In response to our question about why not delay the release until you could identify the hotel, the spokesperson explained the announcement was about their technology.

“The regulatory aspect is not up to us. We do not sell or distribute the hotels. It was simply to let the world know that a lot of assets are getting tokenized. We especially have a lot of partnerships with gulf families,” he said. “Investors and asset owners are looking to tokenize their assets.”

Blockchain for real estate

The goal of real estate tokenization is to increase the liquidity of real estate properties. Sales are faster. And depending on how it’s done, it opens up the market for smaller investors to own slices of a property. Meanwhile, blockchain can monitor and permanently store property transactions using smart contracts and cryptography.

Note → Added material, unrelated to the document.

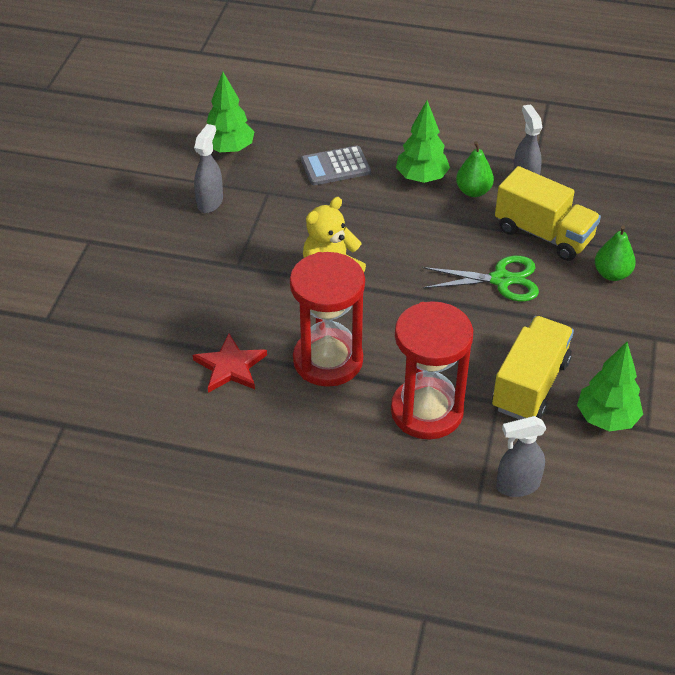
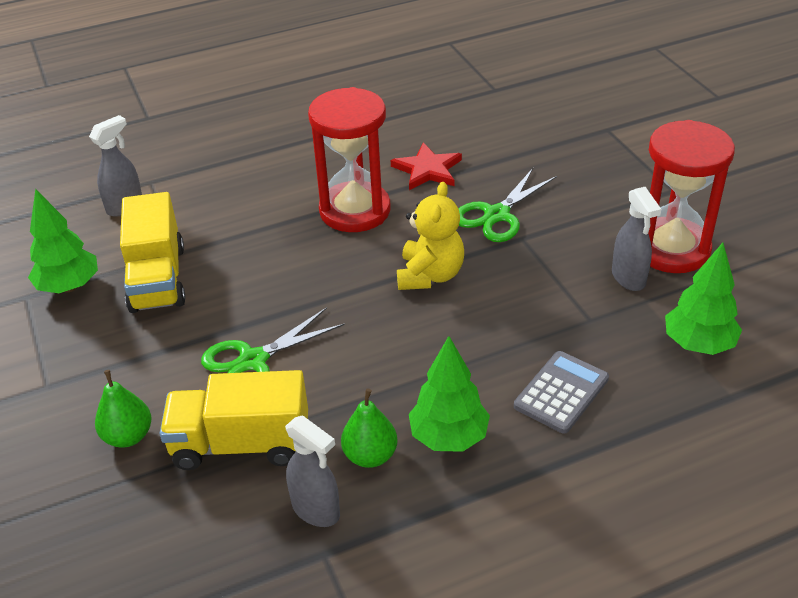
camera: 145 degrees right, 5 degrees down
(230, 293) = (497, 215): none -> green scissors
(427, 411) = (237, 217): red hourglass -> red hourglass (671, 249)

Tokenization could have potentially avoided the corruption in the state-owned real estate company Deyaar. The CEO of the company was found guilty of embezzling about DHS 20 million ($54 million). The CEO used his position to bargain private deals with contracting companies. He also gave considerable discounts to some customers, giving them priority over others who were ready with cash to buy units at market value.

Earlier this year, Liquefy partnered with The Private Office of Sheikh Saeed bin Ahmed Al Maktoum and SEED Group to initiate security token projects in the country. In 2011 Forbes stated Maktoum, an investor in UAE enterprise blockchain, had a net worth of about $4.5 billion.

“As blockchain technology progresses we’re seeing accelerating interest in digital securities from the real estate sector. The deal sizes and pipeline has grown exponentially over the past year,” said Adrian Lai, CEO of Liquefy.

“We’re certain that there’s huge potential for technology to enable new business models in the real estate ecosystem that lower operational costs and increase liquidity,” he continued.

Liquefy said it is also working with Hong Kong’s real estate giant Stan Group, which represents the assets of “shop king” Tang Shing-bor.

Additionally, Liquefy’s tokenization platform can be used for other assets such as private company shares, art, collectables, closed-end funds, real estate and other valuable assets.

A few weeks ago, German real estate developer Bauwens said it invested in tokenization firm Fundament Group. This gives Fundament access to Bauwens’ €6.7 billion ($9.46 billion) worth of real estate projects in Germany.

In Korea, SK Securities is working with blockchain firm Kasa Korea for digital asset-backed securities.

Meanwhile, there are other blockchain projects active in Dubai. Last week, Burj Khalifa developer Emaar announced plans to launch a blockchain referral and loyalty token platform later this year.